There are several different forms of learning but the most committed individuals to think and act both autonomous and be able to interact with others is the entrepreneurial learning shape and it is new (Otterborg, 2011). In entrepreneurial learning you will develop self-awareness and independence, how to break patterns and resist collective action, to take responsibility, to manage and solve problems, take initiative and be creative and flexible, to see possibilities and make something of them, and be able to interact with others. These are qualities and actions which even promote good leadership.
I position my research in the light of what has earlier been shown in several European countries. You will for instance find entrepreneurship and its path to the Swedish school system (Mahieu, 2006), the operation conditions for entrepreneurship in schools (Myhlenbock, 2004), the development of entrepreneurship as a specific subject in Iceland (Gunnarsdottir, 2001) and significant fostering entrepreneurship education as a part of the curriculum in Finland (Backström-Widjeskog, 2008).

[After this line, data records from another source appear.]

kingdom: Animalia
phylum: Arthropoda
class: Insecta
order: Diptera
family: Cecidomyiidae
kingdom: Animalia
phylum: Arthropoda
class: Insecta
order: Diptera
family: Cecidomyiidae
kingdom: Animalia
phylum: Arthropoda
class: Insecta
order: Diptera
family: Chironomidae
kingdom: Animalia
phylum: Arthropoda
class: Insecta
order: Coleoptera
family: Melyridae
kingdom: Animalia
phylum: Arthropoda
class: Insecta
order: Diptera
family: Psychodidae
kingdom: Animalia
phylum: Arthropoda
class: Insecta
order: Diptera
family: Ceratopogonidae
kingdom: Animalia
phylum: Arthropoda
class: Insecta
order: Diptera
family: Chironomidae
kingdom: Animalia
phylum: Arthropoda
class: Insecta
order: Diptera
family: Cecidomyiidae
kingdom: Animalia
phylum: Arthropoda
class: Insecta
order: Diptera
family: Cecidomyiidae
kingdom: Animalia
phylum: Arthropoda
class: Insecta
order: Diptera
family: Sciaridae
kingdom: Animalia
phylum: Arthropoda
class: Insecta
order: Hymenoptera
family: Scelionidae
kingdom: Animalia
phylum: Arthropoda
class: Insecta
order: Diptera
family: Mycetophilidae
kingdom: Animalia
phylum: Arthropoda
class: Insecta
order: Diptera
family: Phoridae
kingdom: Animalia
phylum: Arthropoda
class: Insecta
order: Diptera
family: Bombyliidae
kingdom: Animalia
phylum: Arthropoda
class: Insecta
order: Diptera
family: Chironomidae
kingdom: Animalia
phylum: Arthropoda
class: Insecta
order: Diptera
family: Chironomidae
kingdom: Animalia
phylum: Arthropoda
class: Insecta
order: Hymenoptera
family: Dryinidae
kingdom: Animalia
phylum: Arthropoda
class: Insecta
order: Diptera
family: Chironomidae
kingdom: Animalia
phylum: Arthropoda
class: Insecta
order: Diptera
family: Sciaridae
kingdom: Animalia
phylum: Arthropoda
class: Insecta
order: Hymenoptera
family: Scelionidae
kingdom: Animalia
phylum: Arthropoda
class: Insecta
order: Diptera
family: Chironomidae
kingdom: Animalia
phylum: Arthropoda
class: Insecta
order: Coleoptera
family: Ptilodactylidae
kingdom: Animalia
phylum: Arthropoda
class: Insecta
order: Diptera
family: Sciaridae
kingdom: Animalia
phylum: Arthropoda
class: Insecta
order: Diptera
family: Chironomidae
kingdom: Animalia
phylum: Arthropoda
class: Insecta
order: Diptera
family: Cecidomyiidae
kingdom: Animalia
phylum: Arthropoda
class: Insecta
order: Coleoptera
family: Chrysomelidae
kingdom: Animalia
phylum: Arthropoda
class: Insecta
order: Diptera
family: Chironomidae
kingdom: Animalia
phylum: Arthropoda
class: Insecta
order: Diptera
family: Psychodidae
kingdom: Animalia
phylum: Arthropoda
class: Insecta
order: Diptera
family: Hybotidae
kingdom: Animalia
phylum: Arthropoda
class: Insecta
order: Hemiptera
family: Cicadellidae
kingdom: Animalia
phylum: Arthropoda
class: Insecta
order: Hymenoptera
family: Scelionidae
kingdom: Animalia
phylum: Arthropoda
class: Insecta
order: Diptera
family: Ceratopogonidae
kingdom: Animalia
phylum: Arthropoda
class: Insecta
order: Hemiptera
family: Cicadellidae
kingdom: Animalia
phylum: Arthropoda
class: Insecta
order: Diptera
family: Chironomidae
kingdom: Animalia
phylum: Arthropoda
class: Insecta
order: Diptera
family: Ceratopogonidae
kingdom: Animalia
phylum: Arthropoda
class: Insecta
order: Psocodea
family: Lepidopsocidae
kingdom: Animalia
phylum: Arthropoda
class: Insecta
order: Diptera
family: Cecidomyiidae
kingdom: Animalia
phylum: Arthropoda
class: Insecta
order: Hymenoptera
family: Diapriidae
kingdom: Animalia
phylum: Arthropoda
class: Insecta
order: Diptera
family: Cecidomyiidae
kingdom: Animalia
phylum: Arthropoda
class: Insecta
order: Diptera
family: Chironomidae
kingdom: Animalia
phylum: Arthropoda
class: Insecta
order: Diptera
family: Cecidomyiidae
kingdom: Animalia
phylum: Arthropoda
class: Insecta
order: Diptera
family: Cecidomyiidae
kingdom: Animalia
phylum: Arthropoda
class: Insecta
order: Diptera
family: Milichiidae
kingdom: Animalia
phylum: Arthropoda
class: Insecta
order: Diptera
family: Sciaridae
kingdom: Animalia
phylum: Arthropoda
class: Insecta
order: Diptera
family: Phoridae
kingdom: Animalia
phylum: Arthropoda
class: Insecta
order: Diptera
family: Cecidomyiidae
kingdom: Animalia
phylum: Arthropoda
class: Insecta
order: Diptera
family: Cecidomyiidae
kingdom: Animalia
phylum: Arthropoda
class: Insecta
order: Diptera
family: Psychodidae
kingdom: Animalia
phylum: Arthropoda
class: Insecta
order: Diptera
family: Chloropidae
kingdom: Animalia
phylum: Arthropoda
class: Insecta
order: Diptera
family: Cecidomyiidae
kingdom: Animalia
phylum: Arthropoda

The purpose of my study was to form knowledge about entrepreneurial learning and make a contribution to knowledge about a form of learning, from a student perspective. The students´ teachers work in an entrepreneurial way and in cooperation with trade and companies nearby.
The research question is: With what content variation do upper secondary school students perceive entrepreneurial learning?
The theoretical and methodological approach of the study is phenomenography. The phenomenographic research tradition is concerned with individuals´ different perceptions. It has emerged as an empirical research method tried out with no connection to any specific theoretical framework but with influences from continental philosophy. Later it has inspired by several different fields for instance Phenomenology (Kroksmark, 1987).
Backström-Widjeskog, B. (2008). Du kan om du vill. Lärares tankar om fostran till företagsamhet. Åbo: Åbo Akademis förlag. Kroksmark, T. (1987). Fenomenografisk didaktik. Göteborg: Acta Universitatis Gothoburgensis. Mahieu, R. (2006). Agents of change and policies of scale: a policy study of entrepreneurship and enterprise in education. Umeå: Umeå universitet. Myhlenbock, Y. (2004). Inget personligt om entreprenörskap I offentlig sector. Göteborgs Förvaltningshögskola. Otterborg, A. (2011). Entreprenöriellt lärande – gymnasieelevers skilda sätt att uppfatta entreprenöriellt lärande. Jönköping: Ordförrådet i Eksjö AB.